Full camouflage with his face painted. That puzzled Daisy. It didn’t sound like big-city folks.
“Was he armed?” Ethan asked. “Did he fire back at you?”
“He didn’t aim. He didn’t even raise it,” Aunt Emily said. “But if I’m not mistaken, he had a rifle with him. I only caught a glimpse as he was running. It was camouflage too.”
Daisy’s jaw stiffened and her eyes narrowed as an icy, bitter realization crept along her spine. Not many big-city folks used rifles with camouflage. Especially not out of season. But she knew someone who did. In fact, the last time she had seen him, he had been wearing camouflage and carrying camouflage.
“Bobby,” she hissed.
Suddenly Lucy’s shoulders twitched, and she gave a small cough. Daisy looked down at her.
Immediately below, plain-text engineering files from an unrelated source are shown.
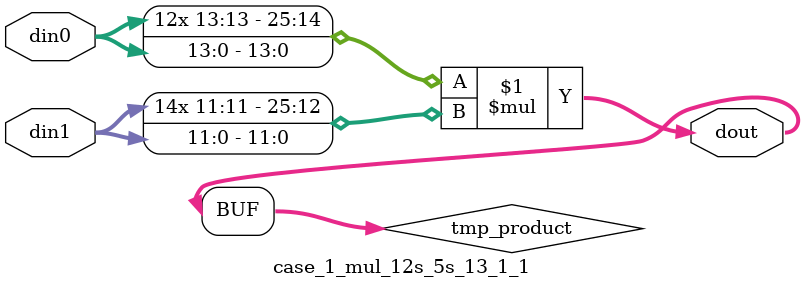
<source format=v>

`timescale 1 ns / 1 ps

 module case_1_mul_12s_5s_13_1_1(din0, din1, dout);
parameter ID = 1;
parameter NUM_STAGE = 0;
parameter din0_WIDTH = 14;
parameter din1_WIDTH = 12;
parameter dout_WIDTH = 26;

input [din0_WIDTH - 1 : 0] din0; 
input [din1_WIDTH - 1 : 0] din1; 
output [dout_WIDTH - 1 : 0] dout;

wire signed [dout_WIDTH - 1 : 0] tmp_product;



























assign tmp_product = $signed(din0) * $signed(din1);








assign dout = tmp_product;





















endmodule

</source>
“Momma, was it Bobby? Bobby Balsam. Rick’s brother. Was he the one who was here?”
“Bo … Bobby,” she mumbled.
It was enough of a confirmation for Daisy. The icy bitterness spread through every vein in her body, and she instantly made up her mind what to do next. But before she could act, Beulah and her flapping robe reappeared in the doorway next to Aunt Emily.
“I spoke to Sue,” she reported breathlessly. “She’s in the ambulance, and she’s coming right away. But it’ll take her awhile to get here. They had an early call over in Gretna. She says not to move your momma in case she’s hurt her back.”
“Thanks, Beulah.” Daisy nodded gratefully. “Now if I could ask you for one more favor?”
“Of course. Anything.”
“Will you stay with my momma until Sue gets here? I don’t want her to be left alone.”